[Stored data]
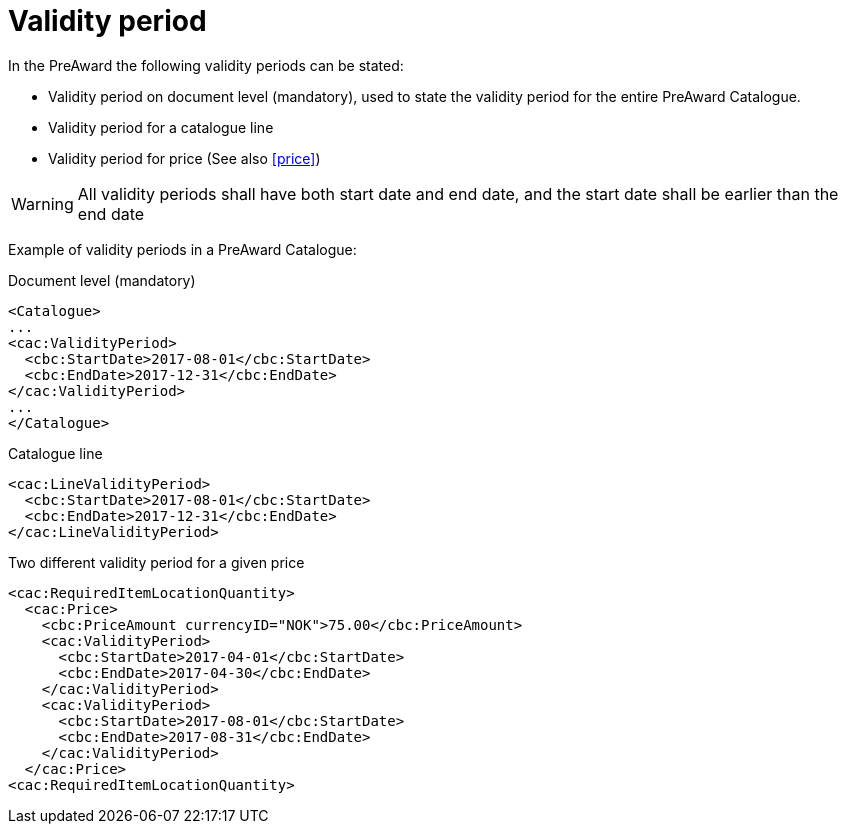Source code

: = Validity period

In the PreAward the following validity periods can be stated:

* Validity period on document level (mandatory), used to state the validity period for the entire PreAward Catalogue.
* Validity period for a catalogue line
* Validity period for price (See also <<price>>)

WARNING: All validity periods shall have both start date and end date, and the start date shall be earlier than the end date


Example of validity periods in a PreAward Catalogue:

[source]
.Document level (mandatory)
----
<Catalogue>
...
<cac:ValidityPeriod>
  <cbc:StartDate>2017-08-01</cbc:StartDate>
  <cbc:EndDate>2017-12-31</cbc:EndDate>
</cac:ValidityPeriod>
...
</Catalogue>
----

[source]
.Catalogue line
----
<cac:LineValidityPeriod>
  <cbc:StartDate>2017-08-01</cbc:StartDate>
  <cbc:EndDate>2017-12-31</cbc:EndDate>
</cac:LineValidityPeriod>
----

[source]
.Two different validity period for a given price
----
<cac:RequiredItemLocationQuantity>
  <cac:Price>
    <cbc:PriceAmount currencyID="NOK">75.00</cbc:PriceAmount>
    <cac:ValidityPeriod>
      <cbc:StartDate>2017-04-01</cbc:StartDate>
      <cbc:EndDate>2017-04-30</cbc:EndDate>
    </cac:ValidityPeriod>
    <cac:ValidityPeriod>
      <cbc:StartDate>2017-08-01</cbc:StartDate>
      <cbc:EndDate>2017-08-31</cbc:EndDate>
    </cac:ValidityPeriod>
  </cac:Price>
<cac:RequiredItemLocationQuantity>
----
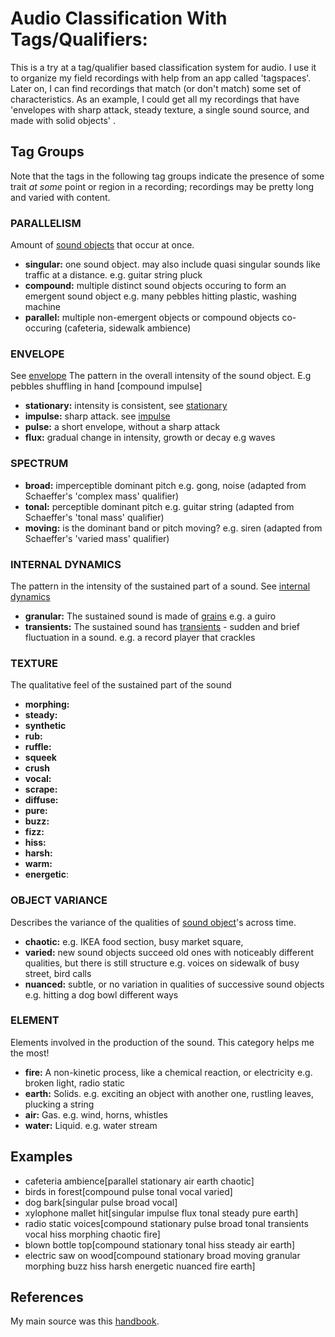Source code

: * Audio Classification With Tags/Qualifiers:
This is a try at a tag/qualifier based classification system for audio. I use it
to organize my field recordings with help from an app called 'tagspaces'. Later
on, I can find recordings that match (or don't match) some set of
characteristics. As an example, I could get all my recordings that have
'envelopes with sharp attack, steady texture, a single sound source, and made
with solid objects' .

** Tag Groups
Note that the tags in the following tag groups indicate the presence of some trait /at some/ point or region in a
recording; recordings may be pretty long and varied with content.

*** PARALLELISM                                
Amount of [[https://www.sfu.ca/sonic-studio-webdav/handbook/Sound_Object.html][sound objects]] that occur at once.
- *singular:* one sound object. may also include quasi singular sounds like traffic at a distance. e.g. guitar string pluck
- *compound:* multiple distinct sound objects occuring to form an emergent sound object e.g. many pebbles hitting plastic, washing machine
- *parallel:* multiple non-emergent objects or compound objects co-occuring (cafeteria, sidewalk ambience)
*** ENVELOPE                                      
See [[https://www.sfu.ca/sonic-studio-webdav/handbook/Envelope.html][envelope]]
The pattern in the overall intensity of the sound object.
E.g pebbles shuffling in hand [compound impulse]
- *stationary:* intensity is consistent, see [[https://www.sfu.ca/sonic-studio-webdav/handbook/Stationary_Sound.html][stationary]]
- *impulse:* sharp attack. see [[https://www.sfu.ca/sonic-studio-webdav/handbook/Impact_Sound.html][impulse]]
- *pulse:* a short envelope, without a sharp attack
- *flux:* gradual change in intensity, growth or decay e.g waves
*** SPECTRUM                                         
- *broad:* imperceptible dominant pitch e.g. gong, noise (adapted from Schaeffer's 'complex mass' qualifier)
- *tonal:* perceptible dominant pitch e.g. guitar string (adapted from Schaeffer's 'tonal mass' qualifier)
- *moving:* is the dominant band or pitch moving? e.g. siren (adapted from Schaeffer's 'varied mass' qualifier)

*** INTERNAL DYNAMICS                                 
The pattern in the intensity of the sustained part of a sound. See [[https://www.sfu.ca/sonic-studio-webdav/handbook/Internal_Dynamics.html][internal dynamics]]
- *granular:* The sustained sound is made of [[https://www.sfu.ca/sonic-studio-webdav/handbook/Grain.html][grains]] e.g. a guiro
- *transients:* The sustained sound has [[https://www.sfu.ca/sonic-studio-webdav/handbook/Transient.html][transients]] - sudden and brief fluctuation in a sound. e.g. a record player that crackles
*** TEXTURE 
The qualitative feel of the sustained part of the sound
- *morphing:*   
- *steady:*
- *synthetic*
- *rub:*   
- *ruffle:*   
- *squeek*   
- *crush*   
- *vocal:*   
- *scrape:*   
- *diffuse:*   
- *pure:*   
- *buzz:*   
- *fizz:*   
- *hiss:*   
- *harsh:*   
- *warm:*   
- *energetic*:
*** OBJECT VARIANCE                                
Describes the variance of the qualities of [[https://www.sfu.ca/sonic-studio-webdav/handbook/Sound_Object.html][sound object]]'s across time. 
- *chaotic:* e.g. IKEA food section, busy market square, 
- *varied:* new sound objects succeed old ones with noticeably different qualities, but there is still structure e.g. voices on sidewalk of busy street, bird calls
- *nuanced:* subtle, or no variation in qualities of successive sound objects e.g. hitting a dog bowl different ways
*** ELEMENT                                          
Elements involved in the production of the sound. This category helps me the most!
- *fire:* A non-kinetic process, like a chemical reaction, or electricity e.g. broken light, radio static
- *earth:* Solids. e.g. exciting an object with another one, rustling leaves, plucking a string
- *air:* Gas. e.g. wind, horns, whistles
- *water:* Liquid. e.g. water stream

** Examples
- cafeteria ambience[parallel stationary air earth chaotic]
- birds in forest[compound pulse tonal vocal varied]
- dog bark[singular pulse broad vocal]
- xylophone mallet hit[singular impulse flux tonal steady pure earth]
- radio static voices[compound stationary pulse broad tonal transients vocal hiss morphing chaotic fire]
- blown bottle top[compound stationary tonal hiss steady air earth]
- electric saw on wood[compound stationary broad moving granular morphing
  buzz hiss harsh energetic nuanced fire earth]
** References
My main source was this [[https://www.sfu.ca/sonic-studio-webdav/handbook/index.html][handbook]].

* Task statement: Give back all entries exactly. No pictures belong in the copy.

* Answer space:
Source code

: = Validity period

In the PreAward the following validity periods can be stated:

* Validity period on document level (mandatory), used to state the validity period for the entire PreAward Catalogue.
* Validity period for a catalogue line
* Validity period for price (See also <<price>>)

WARNING: All validity periods shall have both start date and end date, and the start date shall be earlier than the end date


Example of validity periods in a PreAward Catalogue:

[source]
.Document level (mandatory)
----
<Catalogue>
...
<cac:ValidityPeriod>
  <cbc:StartDate>2017-08-01</cbc:StartDate>
  <cbc:EndDate>2017-12-31</cbc:EndDate>
</cac:ValidityPeriod>
...
</Catalogue>
----

[source]
.Catalogue line
----
<cac:LineValidityPeriod>
  <cbc:StartDate>2017-08-01</cbc:StartDate>
  <cbc:EndDate>2017-12-31</cbc:EndDate>
</cac:LineValidityPeriod>
----

[source]
.Two different validity period for a given price
----
<cac:RequiredItemLocationQuantity>
  <cac:Price>
    <cbc:PriceAmount currencyID="NOK">75.00</cbc:PriceAmount>
    <cac:ValidityPeriod>
      <cbc:StartDate>2017-04-01</cbc:StartDate>
      <cbc:EndDate>2017-04-30</cbc:EndDate>
    </cac:ValidityPeriod>
    <cac:ValidityPeriod>
      <cbc:StartDate>2017-08-01</cbc:StartDate>
      <cbc:EndDate>2017-08-31</cbc:EndDate>
    </cac:ValidityPeriod>
  </cac:Price>
<cac:RequiredItemLocationQuantity>
----
Source code

: * Audio Classification With Tags/Qualifiers:
This is a try at a tag/qualifier based classification system for audio. I use it
to organize my field recordings with help from an app called 'tagspaces'. Later
on, I can find recordings that match (or don't match) some set of
characteristics. As an example, I could get all my recordings that have
'envelopes with sharp attack, steady texture, a single sound source, and made
with solid objects' .

** Tag Groups
Note that the tags in the following tag groups indicate the presence of some trait /at some/ point or region in a
recording; recordings may be pretty long and varied with content.

*** PARALLELISM                                
Amount of [[https://www.sfu.ca/sonic-studio-webdav/handbook/Sound_Object.html][sound objects]] that occur at once.
- *singular:* one sound object. may also include quasi singular sounds like traffic at a distance. e.g. guitar string pluck
- *compound:* multiple distinct sound objects occuring to form an emergent sound object e.g. many pebbles hitting plastic, washing machine
- *parallel:* multiple non-emergent objects or compound objects co-occuring (cafeteria, sidewalk ambience)
*** ENVELOPE                                      
See [[https://www.sfu.ca/sonic-studio-webdav/handbook/Envelope.html][envelope]]
The pattern in the overall intensity of the sound object.
E.g pebbles shuffling in hand [compound impulse]
- *stationary:* intensity is consistent, see [[https://www.sfu.ca/sonic-studio-webdav/handbook/Stationary_Sound.html][stationary]]
- *impulse:* sharp attack. see [[https://www.sfu.ca/sonic-studio-webdav/handbook/Impact_Sound.html][impulse]]
- *pulse:* a short envelope, without a sharp attack
- *flux:* gradual change in intensity, growth or decay e.g waves
*** SPECTRUM                                         
- *broad:* imperceptible dominant pitch e.g. gong, noise (adapted from Schaeffer's 'complex mass' qualifier)
- *tonal:* perceptible dominant pitch e.g. guitar string (adapted from Schaeffer's 'tonal mass' qualifier)
- *moving:* is the dominant band or pitch moving? e.g. siren (adapted from Schaeffer's 'varied mass' qualifier)

*** INTERNAL DYNAMICS                                 
The pattern in the intensity of the sustained part of a sound. See [[https://www.sfu.ca/sonic-studio-webdav/handbook/Internal_Dynamics.html][internal dynamics]]
- *granular:* The sustained sound is made of [[https://www.sfu.ca/sonic-studio-webdav/handbook/Grain.html][grains]] e.g. a guiro
- *transients:* The sustained sound has [[https://www.sfu.ca/sonic-studio-webdav/handbook/Transient.html][transients]] - sudden and brief fluctuation in a sound. e.g. a record player that crackles
*** TEXTURE 
The qualitative feel of the sustained part of the sound
- *morphing:*   
- *steady:*
- *synthetic*
- *rub:*   
- *ruffle:*   
- *squeek*   
- *crush*   
- *vocal:*   
- *scrape:*   
- *diffuse:*   
- *pure:*   
- *buzz:*   
- *fizz:*   
- *hiss:*   
- *harsh:*   
- *warm:*   
- *energetic*:
*** OBJECT VARIANCE                                
Describes the variance of the qualities of [[https://www.sfu.ca/sonic-studio-webdav/handbook/Sound_Object.html][sound object]]'s across time. 
- *chaotic:* e.g. IKEA food section, busy market square, 
- *varied:* new sound objects succeed old ones with noticeably different qualities, but there is still structure e.g. voices on sidewalk of busy street, bird calls
- *nuanced:* subtle, or no variation in qualities of successive sound objects e.g. hitting a dog bowl different ways
*** ELEMENT                                          
Elements involved in the production of the sound. This category helps me the most!
- *fire:* A non-kinetic process, like a chemical reaction, or electricity e.g. broken light, radio static
- *earth:* Solids. e.g. exciting an object with another one, rustling leaves, plucking a string
- *air:* Gas. e.g. wind, horns, whistles
- *water:* Liquid. e.g. water stream

** Examples
- cafeteria ambience[parallel stationary air earth chaotic]
- birds in forest[compound pulse tonal vocal varied]
- dog bark[singular pulse broad vocal]
- xylophone mallet hit[singular impulse flux tonal steady pure earth]
- radio static voices[compound stationary pulse broad tonal transients vocal hiss morphing chaotic fire]
- blown bottle top[compound stationary tonal hiss steady air earth]
- electric saw on wood[compound stationary broad moving granular morphing
  buzz hiss harsh energetic nuanced fire earth]
** References
My main source was this [[https://www.sfu.ca/sonic-studio-webdav/handbook/index.html][handbook]].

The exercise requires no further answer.